--- start of AVAILABLE DATA ---
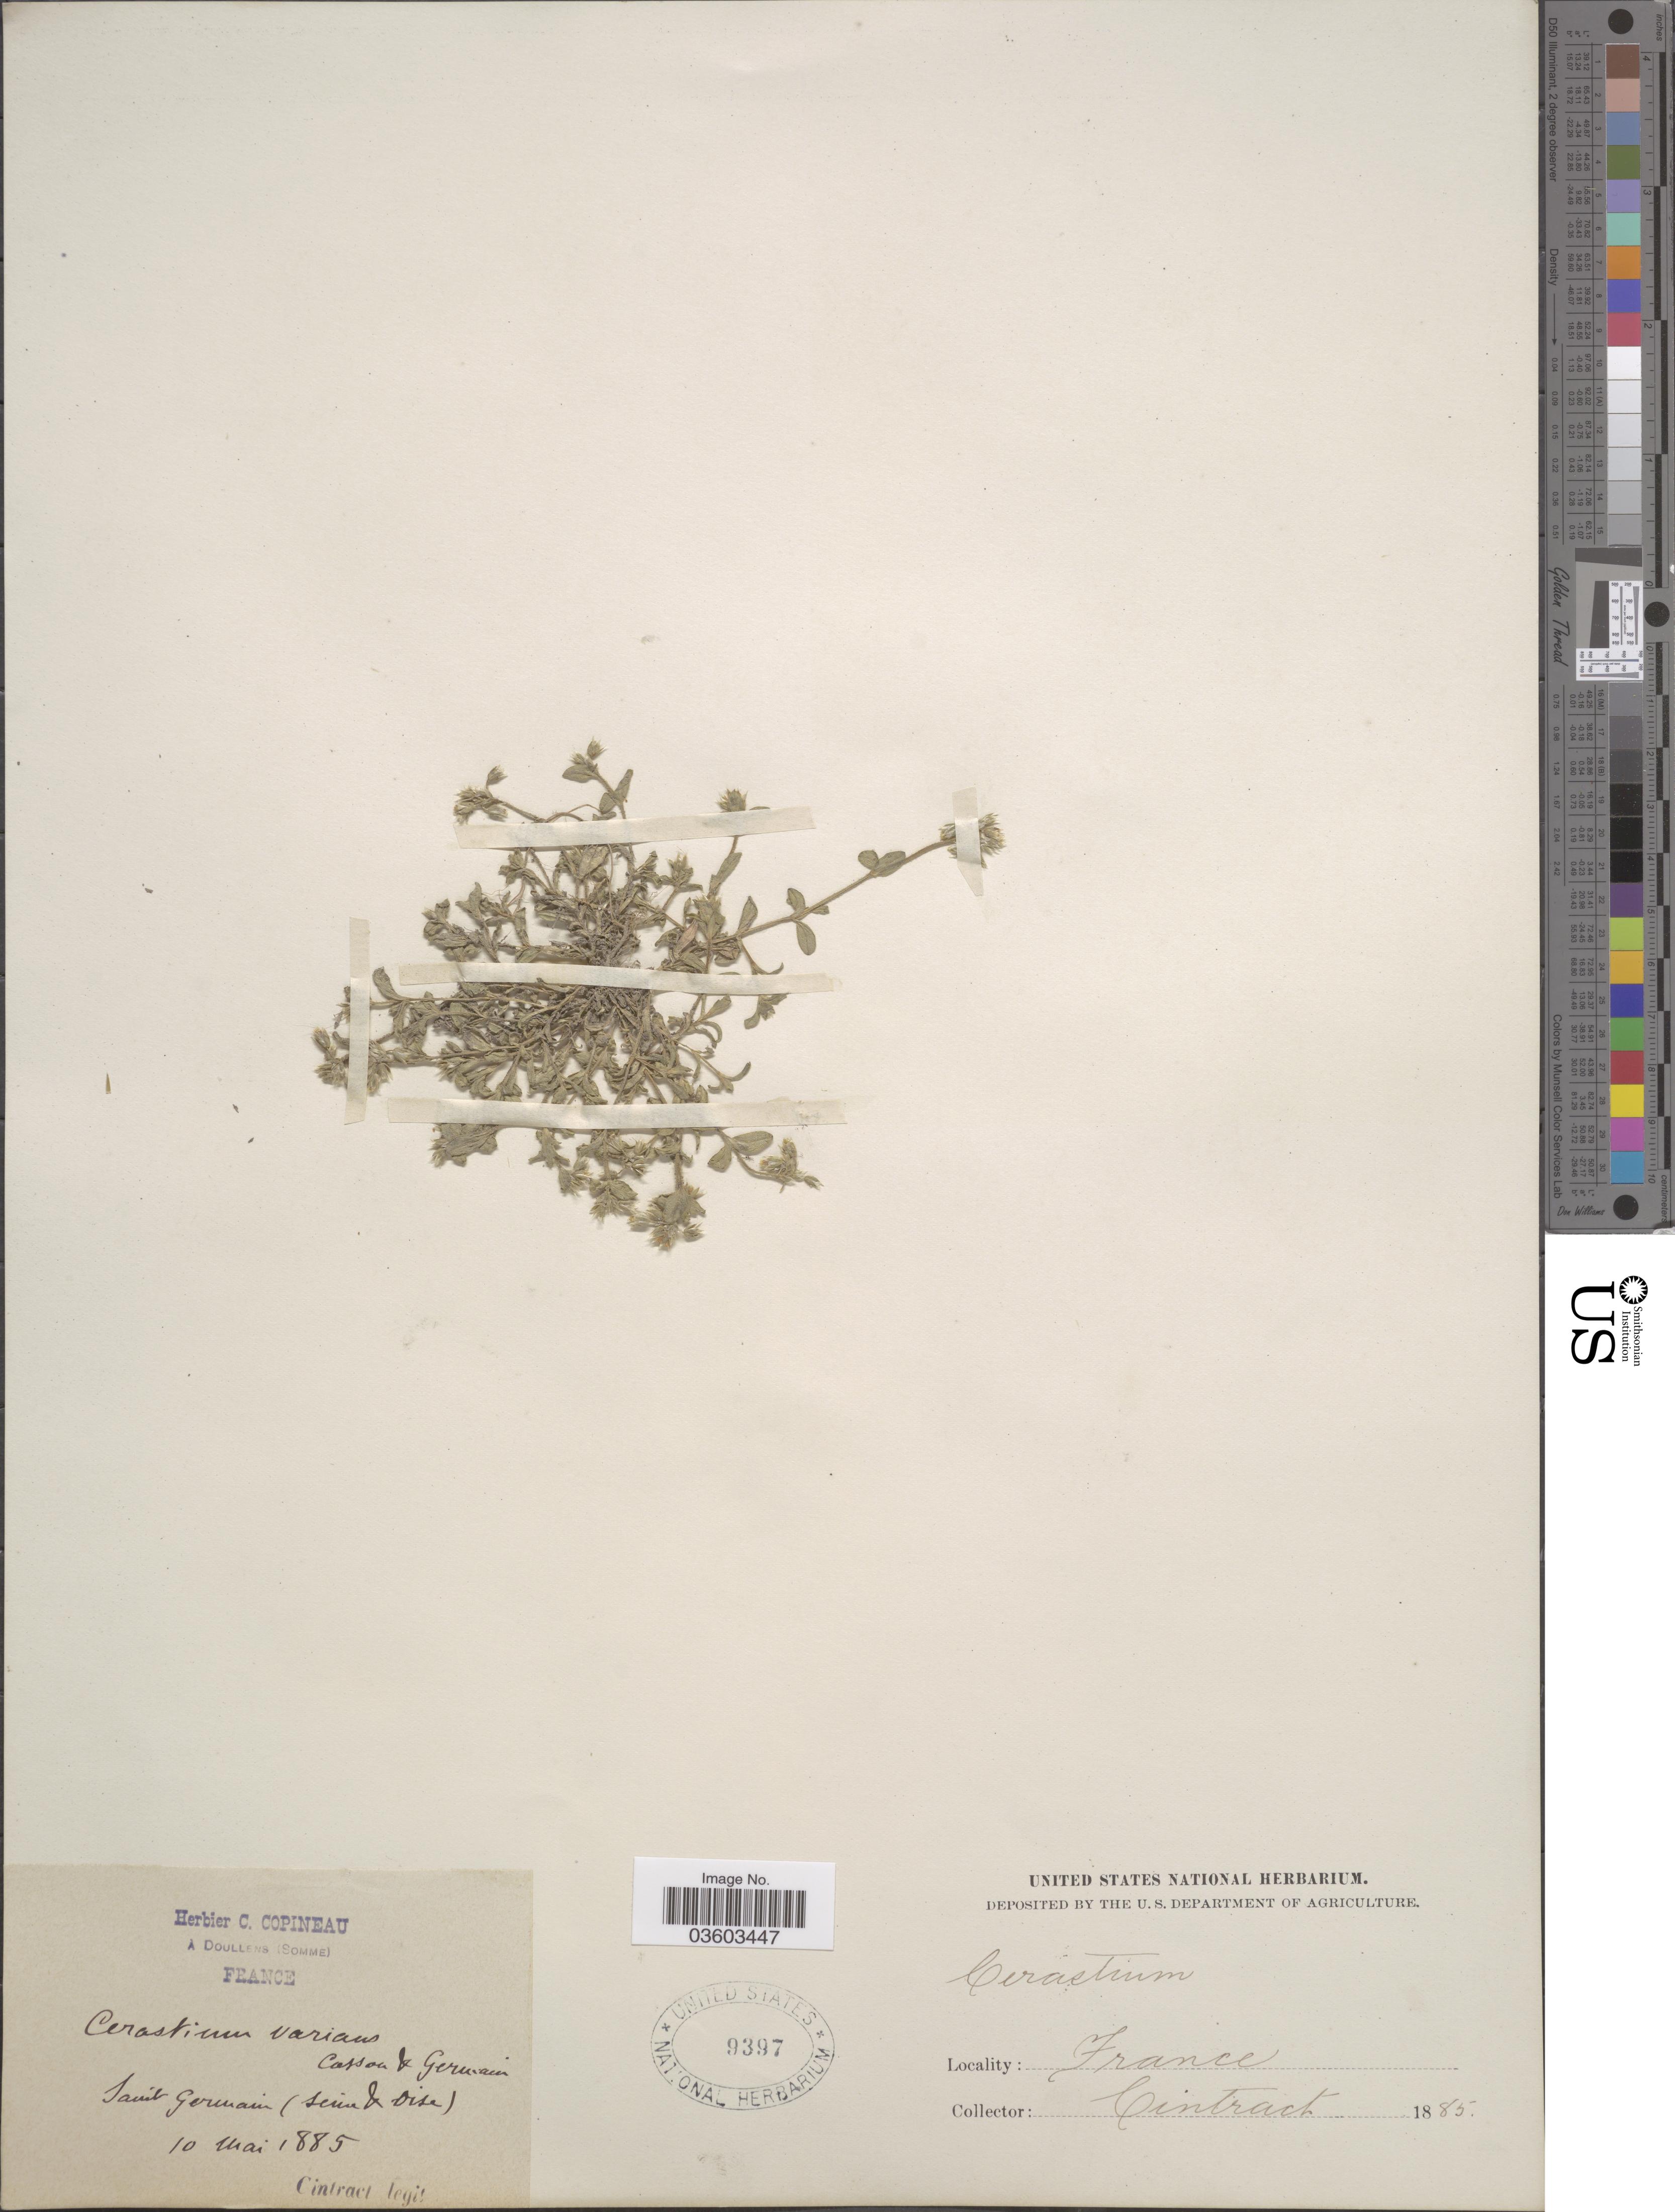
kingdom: Plantae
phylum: Tracheophyta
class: Magnoliopsida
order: Caryophyllales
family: Caryophyllaceae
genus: Cerastium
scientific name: Cerastium varians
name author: Coss. & Germ.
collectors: Cintract, --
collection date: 1885-05-10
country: France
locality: Saint Germain (Seine & Oise).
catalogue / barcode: US 9397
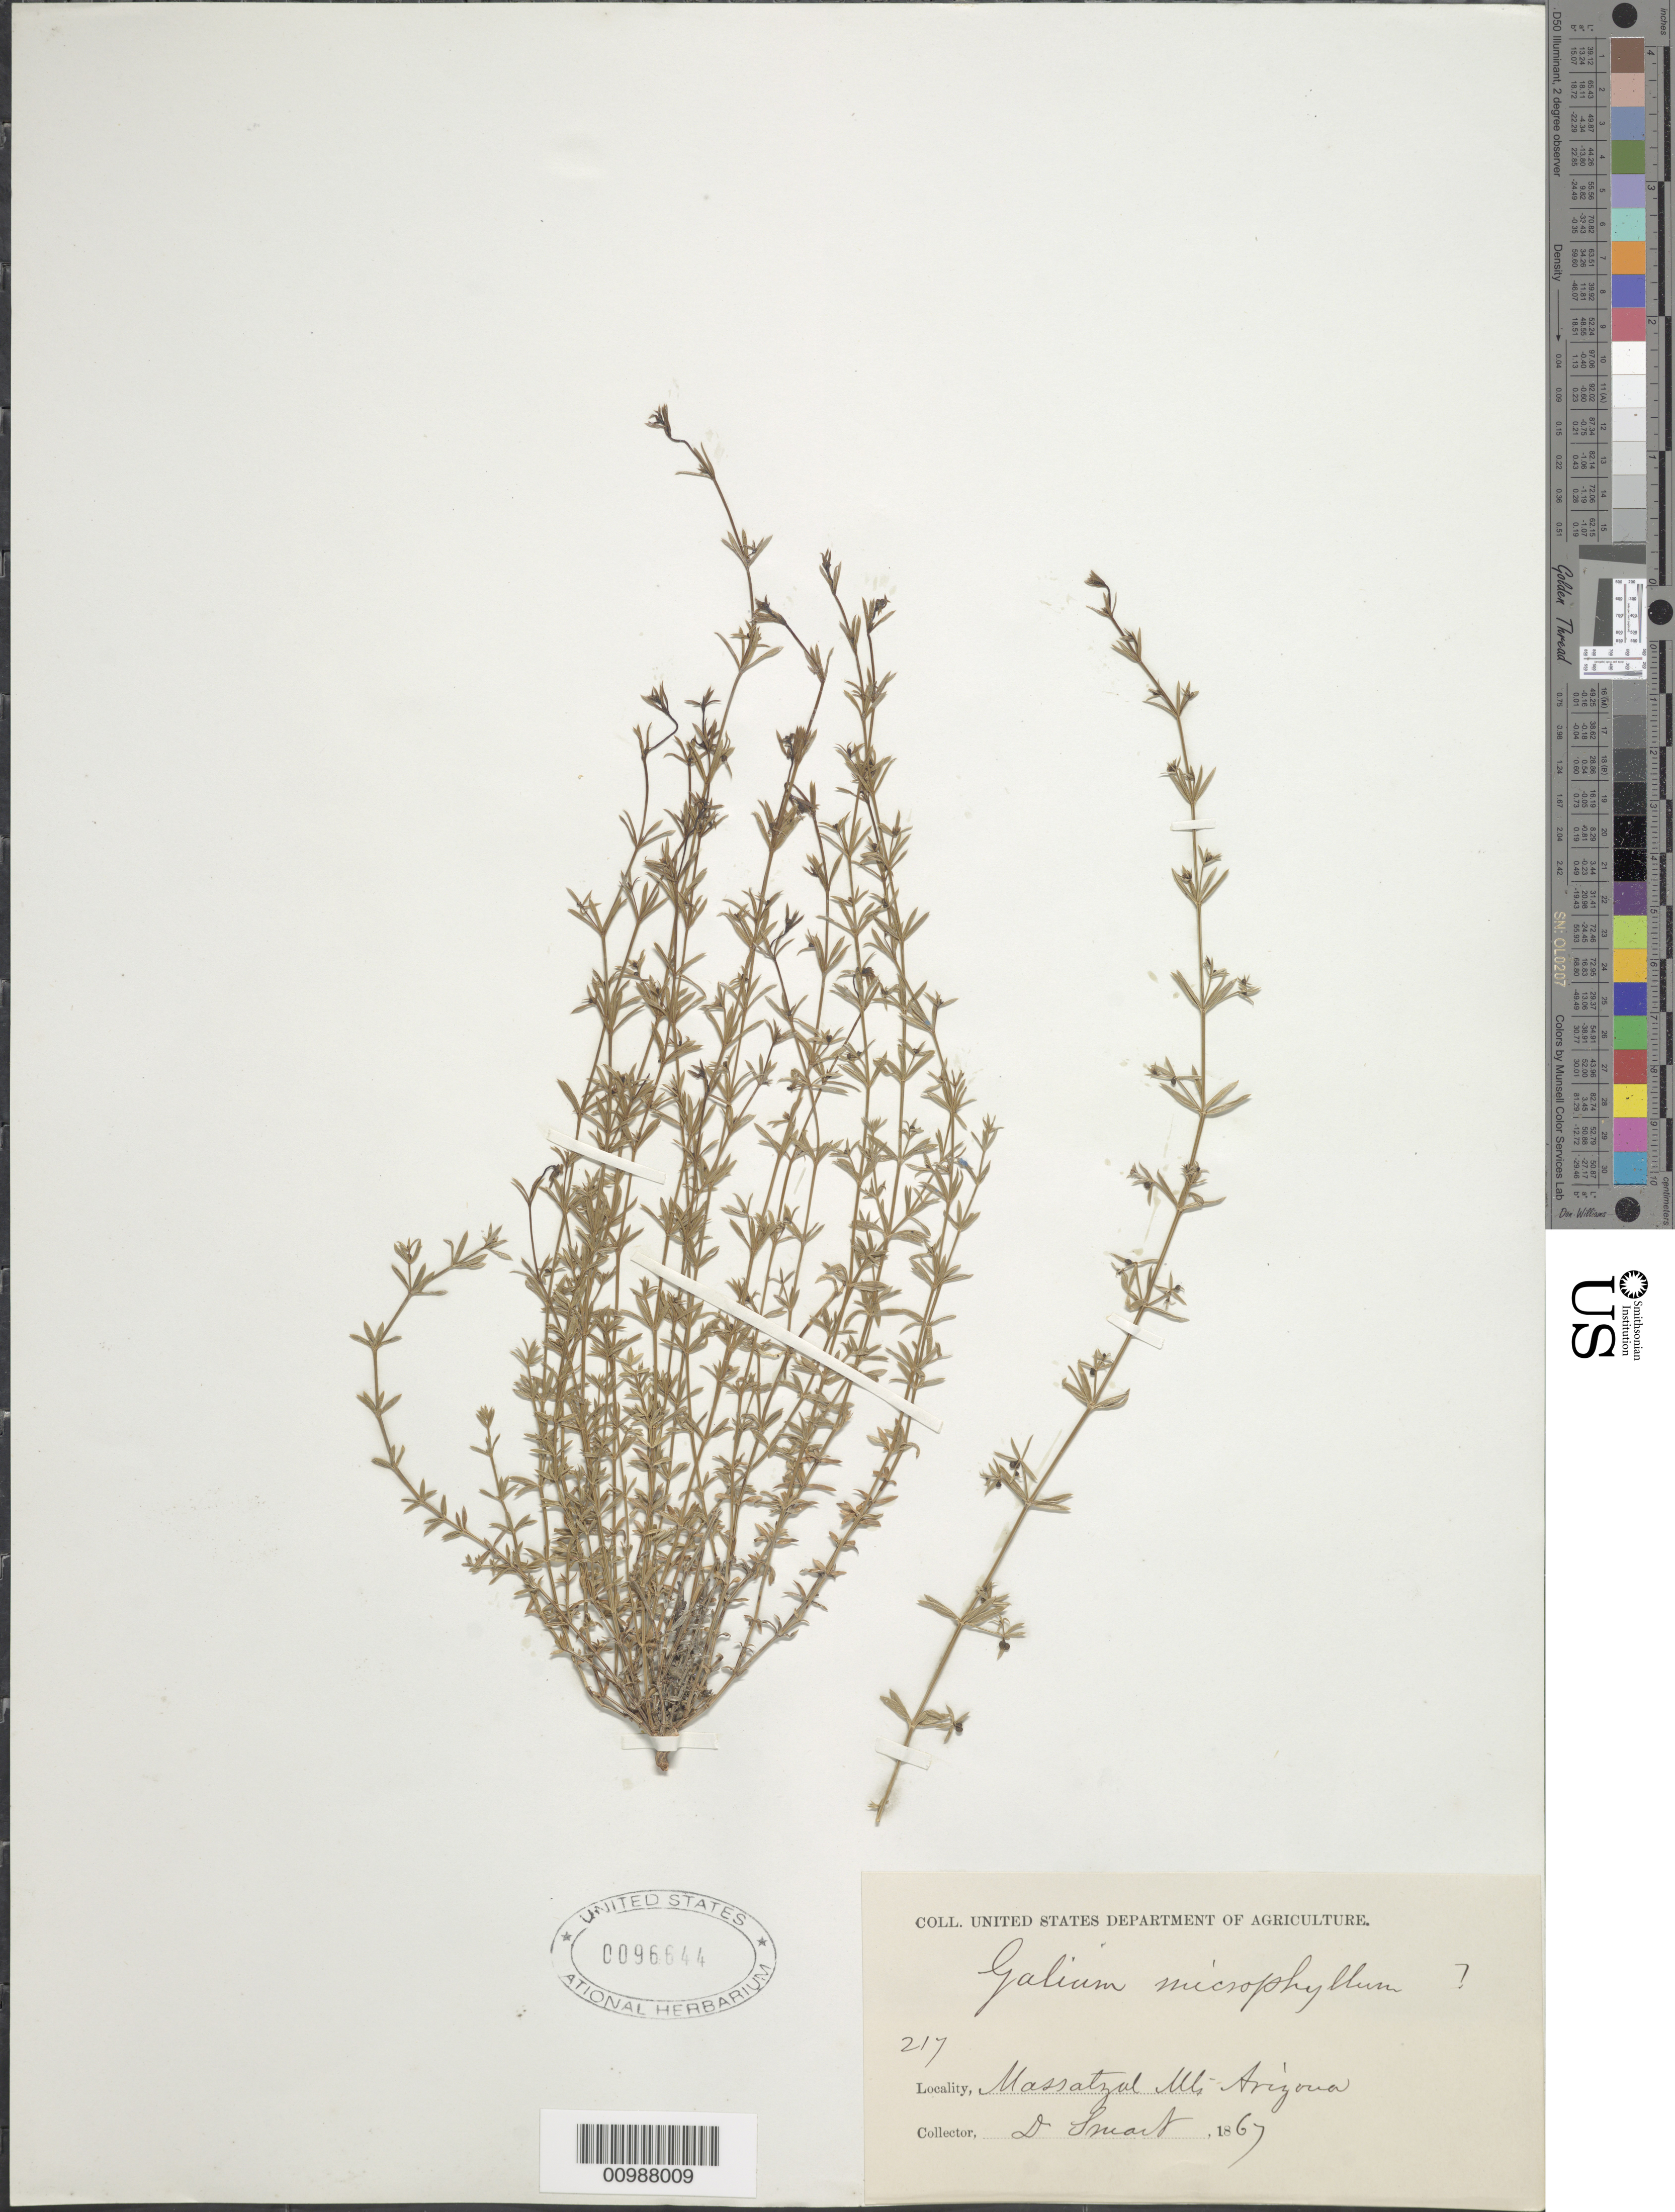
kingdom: Plantae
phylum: Tracheophyta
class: Magnoliopsida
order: Gentianales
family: Rubiaceae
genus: Galium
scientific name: Galium microphyllum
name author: A. Gray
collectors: C. Smart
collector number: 217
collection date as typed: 1867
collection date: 1867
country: United States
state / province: Arizona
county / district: Maricopa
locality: Mazatzal Hills.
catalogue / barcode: US 96644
--- end of AVAILABLE DATA ---
Could you quote every line of the two records above word for word, leaving out the pictures?

[RESULT]:
kingdom: Plantae
phylum: Tracheophyta
class: Magnoliopsida
order: Caryophyllales
family: Caryophyllaceae
genus: Cerastium
scientific name: Cerastium varians
name author: Coss. & Germ.
collectors: Cintract, --
collection date: 1885-05-10
country: France
locality: Saint Germain (Seine & Oise).
catalogue / barcode: US 9397
kingdom: Plantae
phylum: Tracheophyta
class: Magnoliopsida
order: Gentianales
family: Rubiaceae
genus: Galium
scientific name: Galium microphyllum
name author: A. Gray
collectors: C. Smart
collector number: 217
collection date as typed: 1867
collection date: 1867
country: United States
state / province: Arizona
county / district: Maricopa
locality: Mazatzal Hills.
catalogue / barcode: US 96644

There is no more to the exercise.